- [Task to carry out]: Can you gather a copy of every line in the records below that contains the string "typed", counting only matches with the same uppercase and lowercase letters?

- [Source material]:
....................
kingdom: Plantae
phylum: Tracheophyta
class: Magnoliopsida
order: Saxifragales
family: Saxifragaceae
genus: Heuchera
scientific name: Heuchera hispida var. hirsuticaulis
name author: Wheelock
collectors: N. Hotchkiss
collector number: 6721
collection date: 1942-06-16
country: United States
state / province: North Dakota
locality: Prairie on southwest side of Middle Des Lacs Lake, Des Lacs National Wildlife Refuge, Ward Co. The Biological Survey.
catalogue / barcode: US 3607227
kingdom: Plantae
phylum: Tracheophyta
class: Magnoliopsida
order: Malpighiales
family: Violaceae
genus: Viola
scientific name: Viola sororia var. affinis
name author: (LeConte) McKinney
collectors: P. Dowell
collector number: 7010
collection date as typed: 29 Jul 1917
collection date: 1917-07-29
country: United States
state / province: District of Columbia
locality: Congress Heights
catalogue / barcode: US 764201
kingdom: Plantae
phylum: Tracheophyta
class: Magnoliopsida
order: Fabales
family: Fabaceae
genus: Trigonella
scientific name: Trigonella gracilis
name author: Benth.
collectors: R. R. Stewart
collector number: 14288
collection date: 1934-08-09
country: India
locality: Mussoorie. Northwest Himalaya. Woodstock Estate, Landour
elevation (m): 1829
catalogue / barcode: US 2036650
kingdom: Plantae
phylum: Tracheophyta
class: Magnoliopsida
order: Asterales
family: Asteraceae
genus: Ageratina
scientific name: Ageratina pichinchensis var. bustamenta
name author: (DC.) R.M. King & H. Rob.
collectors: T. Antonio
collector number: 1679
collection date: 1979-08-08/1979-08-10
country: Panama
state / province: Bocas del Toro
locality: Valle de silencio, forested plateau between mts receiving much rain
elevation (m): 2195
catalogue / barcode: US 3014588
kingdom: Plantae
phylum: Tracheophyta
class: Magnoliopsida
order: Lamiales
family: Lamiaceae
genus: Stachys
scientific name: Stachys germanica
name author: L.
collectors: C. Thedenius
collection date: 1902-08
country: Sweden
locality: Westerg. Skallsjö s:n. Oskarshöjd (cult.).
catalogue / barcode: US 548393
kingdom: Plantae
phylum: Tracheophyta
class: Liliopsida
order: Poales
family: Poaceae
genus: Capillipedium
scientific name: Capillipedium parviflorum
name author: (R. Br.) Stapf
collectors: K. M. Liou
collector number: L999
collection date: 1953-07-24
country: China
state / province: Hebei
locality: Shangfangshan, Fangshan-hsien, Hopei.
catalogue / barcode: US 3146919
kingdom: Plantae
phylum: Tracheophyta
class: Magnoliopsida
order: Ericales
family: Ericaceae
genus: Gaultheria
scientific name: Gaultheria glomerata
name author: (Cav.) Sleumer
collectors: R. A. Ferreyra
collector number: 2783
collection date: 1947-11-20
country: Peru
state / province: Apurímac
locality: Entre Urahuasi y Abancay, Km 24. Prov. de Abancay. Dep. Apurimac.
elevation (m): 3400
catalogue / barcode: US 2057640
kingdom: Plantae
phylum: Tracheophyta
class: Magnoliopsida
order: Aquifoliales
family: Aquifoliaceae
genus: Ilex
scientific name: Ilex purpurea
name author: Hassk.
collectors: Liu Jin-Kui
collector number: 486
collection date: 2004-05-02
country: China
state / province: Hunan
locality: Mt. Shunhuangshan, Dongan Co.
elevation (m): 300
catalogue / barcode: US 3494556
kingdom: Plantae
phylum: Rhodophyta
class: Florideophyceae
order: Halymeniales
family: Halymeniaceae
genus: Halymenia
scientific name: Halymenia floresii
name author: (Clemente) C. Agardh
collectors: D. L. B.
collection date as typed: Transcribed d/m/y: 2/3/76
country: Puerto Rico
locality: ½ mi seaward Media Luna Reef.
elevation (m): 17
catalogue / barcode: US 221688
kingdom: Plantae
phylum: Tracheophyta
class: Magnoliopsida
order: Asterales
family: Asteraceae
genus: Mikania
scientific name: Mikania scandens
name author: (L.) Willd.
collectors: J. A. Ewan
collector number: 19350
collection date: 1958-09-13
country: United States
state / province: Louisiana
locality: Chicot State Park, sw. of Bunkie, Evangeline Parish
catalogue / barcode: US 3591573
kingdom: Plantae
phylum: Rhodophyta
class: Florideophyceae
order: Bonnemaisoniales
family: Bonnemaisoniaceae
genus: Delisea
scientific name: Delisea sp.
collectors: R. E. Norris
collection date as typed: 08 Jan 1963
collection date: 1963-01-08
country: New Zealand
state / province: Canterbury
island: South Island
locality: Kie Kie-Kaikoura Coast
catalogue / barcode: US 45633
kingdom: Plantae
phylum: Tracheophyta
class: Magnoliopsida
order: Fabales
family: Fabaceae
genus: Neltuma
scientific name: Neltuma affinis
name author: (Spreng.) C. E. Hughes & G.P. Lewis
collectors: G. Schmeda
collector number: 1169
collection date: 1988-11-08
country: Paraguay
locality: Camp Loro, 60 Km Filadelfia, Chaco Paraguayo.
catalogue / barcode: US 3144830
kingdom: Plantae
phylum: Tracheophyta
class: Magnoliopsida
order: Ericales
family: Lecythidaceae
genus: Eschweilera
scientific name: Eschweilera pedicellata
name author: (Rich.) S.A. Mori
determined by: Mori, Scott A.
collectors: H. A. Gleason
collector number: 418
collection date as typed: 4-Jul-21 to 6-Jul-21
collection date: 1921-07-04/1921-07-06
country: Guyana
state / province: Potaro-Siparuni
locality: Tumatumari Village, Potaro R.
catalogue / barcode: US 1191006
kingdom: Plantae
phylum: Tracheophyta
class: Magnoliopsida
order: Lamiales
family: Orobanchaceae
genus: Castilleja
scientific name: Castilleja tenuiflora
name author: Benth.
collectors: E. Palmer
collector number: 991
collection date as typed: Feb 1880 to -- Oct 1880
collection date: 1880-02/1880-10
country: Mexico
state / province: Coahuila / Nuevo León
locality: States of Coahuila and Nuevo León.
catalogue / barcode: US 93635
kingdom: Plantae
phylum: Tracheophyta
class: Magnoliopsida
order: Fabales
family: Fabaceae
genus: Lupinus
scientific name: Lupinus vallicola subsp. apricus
....................
- [Worked solution]:
collection date as typed: 29 Jul 1917
collection date as typed: Transcribed d/m/y: 2/3/76
collection date as typed: 08 Jan 1963
collection date as typed: 4-Jul-21 to 6-Jul-21
collection date as typed: Feb 1880 to -- Oct 1880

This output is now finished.